Image operations

Image filtering

This task is about filtering an image with some filter kernel. This is the mathematical operation of convolution (or correlation) applied on an image with some filter kernel in order to distort the original image. We can use different filter kernels to e.g. blur the image, highlight edges in the image, or discriminate between different textures in the image.

For an $M\times N$ image $f$ , and a $(2P - 1)\times (2Q - 1)$ kernel $g$ , the convolution of $f$ with $g$ , at pixel coordinate $[x, y]$ , is

$(f \circ g)[x, y] = \sum_{p = -P}^P \sum_{q = -Q}^Q f[x - p, y - q]g[p, q]$

and similarily for the closely related correlation

$(f \diamond g)[x, y] = \sum_{p = -P}^P \sum_{q = -Q}^Q f[x + p, y + q]g[p, q]$

which is identical to a convolution when the kernel is symmetric about its anti-diagonal axis (bottom left to top right). When applied to a whole image, we often read the term “sliding”, which means that we apply the above definitions on all pixels $[x, y]$ in the image (with special treatement at the boundary).

Observing the definition of the convolution, we see that for pixels close to the boundary ( $x - p < 0, x + p \ge M$ ) and ( $y - q < 0, y + q \ge N$ ), we are outside the domain of the image. There are tree main ways to resolve this.

One way is to apply the full discrete linear convolution of the inputs, in which case the convoluted image has size $(M + 2P)\times (N + 2Q)$ . See this demonstration for what is meant by a full convolution.
A second way is to only use valid values, in which case the convolved image has size $(M - 2P)\times(N - 2Q)$ . In this case the whole “sliding window” is always inside the original image boundaries.
A third way is to force the convolved image to have the same size as the original by padding the image with $P$ pixels at each horizontal border, and with $Q$ pixels at each vertical boarder. This means that when we are in the infeasible boundary region, we extend the boundary with a desired number of pixels, and give them some values, before applying the convolution. Common boundary treatements are demonstrated in the below illustration.

import numpy as np
from scipy import signal
import cv2

# Blurring of a 2D graylevel image

img_filename = '/path/to/some/image.jpg'
img = cv2.imread(img_filename, cv2.IMREAD_GRAYSCALE) # image shape is (M x N)

# Construct a filter kernel used for blurring, here P=Q=5
mean_kernel = np.ones((11, 11)) / (11*11)

# Convolutions with different boundary treatements (uncomment the ones you want
# to try)
#mean_img = signal.convolve2d(img, mean_kernel, mode='full')
#mean_img = signal.convolve2d(img, mean_kernel, mode='valid')
#mean_img = signal.convolve2d(img, mean_kernel, mode='same', boundary='fill', fillvalue=0)
#mean_img = signal.convolve2d(img, mean_kernel, mode='same', boundary='wrap')
mean_img = signal.convolve2d(img, mean_kernel, mode='same', boundary='symm')

print('Shape of original:  ', img.shape)
print('Shape of convolved: ', mean_img.shape)

Below follows a demonstration of what is meant by a full convolution. I chose to illustrate it in 1D, as it is simpler for me, and I think that it illustrates the point quite well.

◆ **Material provided**
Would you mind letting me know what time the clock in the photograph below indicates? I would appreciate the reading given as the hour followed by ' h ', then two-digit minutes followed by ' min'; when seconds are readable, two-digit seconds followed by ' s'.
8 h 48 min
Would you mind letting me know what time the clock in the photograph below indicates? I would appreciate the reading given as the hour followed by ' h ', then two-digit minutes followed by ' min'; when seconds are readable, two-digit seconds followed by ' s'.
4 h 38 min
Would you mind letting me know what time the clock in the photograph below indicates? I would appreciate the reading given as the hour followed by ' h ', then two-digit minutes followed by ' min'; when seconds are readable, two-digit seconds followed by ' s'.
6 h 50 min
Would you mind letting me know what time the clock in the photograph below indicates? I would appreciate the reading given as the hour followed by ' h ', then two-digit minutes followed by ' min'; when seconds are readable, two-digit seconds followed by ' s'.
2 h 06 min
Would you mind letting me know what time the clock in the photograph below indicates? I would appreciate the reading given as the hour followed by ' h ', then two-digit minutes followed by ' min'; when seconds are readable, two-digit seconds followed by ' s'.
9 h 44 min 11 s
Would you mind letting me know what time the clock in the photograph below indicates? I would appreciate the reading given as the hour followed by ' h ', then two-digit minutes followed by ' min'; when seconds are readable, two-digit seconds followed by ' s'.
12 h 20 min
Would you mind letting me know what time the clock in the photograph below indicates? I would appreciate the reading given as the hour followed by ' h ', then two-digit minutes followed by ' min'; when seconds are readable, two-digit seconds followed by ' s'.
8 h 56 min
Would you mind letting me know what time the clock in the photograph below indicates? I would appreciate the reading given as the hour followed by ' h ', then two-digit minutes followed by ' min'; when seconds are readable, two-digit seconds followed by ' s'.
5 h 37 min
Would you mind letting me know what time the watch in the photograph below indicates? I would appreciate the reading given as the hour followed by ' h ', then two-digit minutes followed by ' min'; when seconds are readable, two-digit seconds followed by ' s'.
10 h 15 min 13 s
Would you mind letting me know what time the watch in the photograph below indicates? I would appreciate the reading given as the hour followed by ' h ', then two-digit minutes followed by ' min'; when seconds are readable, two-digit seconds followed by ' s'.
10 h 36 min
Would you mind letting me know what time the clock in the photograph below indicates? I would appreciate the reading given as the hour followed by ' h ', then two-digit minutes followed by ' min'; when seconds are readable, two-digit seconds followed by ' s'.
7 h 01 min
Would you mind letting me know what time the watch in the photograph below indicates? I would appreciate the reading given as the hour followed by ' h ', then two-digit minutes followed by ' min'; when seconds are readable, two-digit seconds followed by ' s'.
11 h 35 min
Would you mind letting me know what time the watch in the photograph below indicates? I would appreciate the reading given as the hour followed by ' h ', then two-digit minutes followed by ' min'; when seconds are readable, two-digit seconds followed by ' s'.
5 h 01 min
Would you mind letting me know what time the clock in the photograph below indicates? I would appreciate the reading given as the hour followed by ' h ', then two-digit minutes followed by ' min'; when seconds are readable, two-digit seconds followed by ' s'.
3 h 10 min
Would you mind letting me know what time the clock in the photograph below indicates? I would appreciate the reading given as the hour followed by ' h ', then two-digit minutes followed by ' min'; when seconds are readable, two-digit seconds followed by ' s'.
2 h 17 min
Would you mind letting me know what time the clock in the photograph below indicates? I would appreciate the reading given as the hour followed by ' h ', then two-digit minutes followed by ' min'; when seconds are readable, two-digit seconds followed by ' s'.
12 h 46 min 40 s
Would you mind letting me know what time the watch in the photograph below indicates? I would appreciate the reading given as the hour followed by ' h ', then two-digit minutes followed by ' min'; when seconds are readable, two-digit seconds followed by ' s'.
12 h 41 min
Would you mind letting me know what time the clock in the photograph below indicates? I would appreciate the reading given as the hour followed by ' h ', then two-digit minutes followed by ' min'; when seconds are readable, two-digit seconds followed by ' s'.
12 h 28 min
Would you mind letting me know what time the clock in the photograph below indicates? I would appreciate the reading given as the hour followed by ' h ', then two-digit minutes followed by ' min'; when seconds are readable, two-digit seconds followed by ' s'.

◆ **What to do**
1. Copy the passage of the image filtering page between "which is identical" and "at the boundary).", inclusive.
2. Translate this sentence from the image filtering page into Spanish: "In this case the whole “sliding window” is always inside the original image boundaries."
3. Answer these questions from the image filtering page:
(a) What size does the convolved image have when only valid values are used?
(b) Which boundary setting does the one line of the code's convolutions that is not commented out use?
(c) In how many dimensions is the demonstration of a full convolution illustrated?
The items above play no part in this work.

◆ **Solutions in order**
1.
which is identical to a convolution when the kernel is symmetric about its anti-diagonal axis (bottom left to top right). When applied to a whole image, we often read the term “sliding”, which means that we apply the above definitions on all pixels $[x, y]$ in the image (with special treatement at the boundary).

2. En este caso, toda la «ventana deslizante» está siempre dentro de los límites de la imagen original.

3.
(a) $(M - 2P)\times(N - 2Q)$
(b) boundary='symm'
(c) One dimension (1D)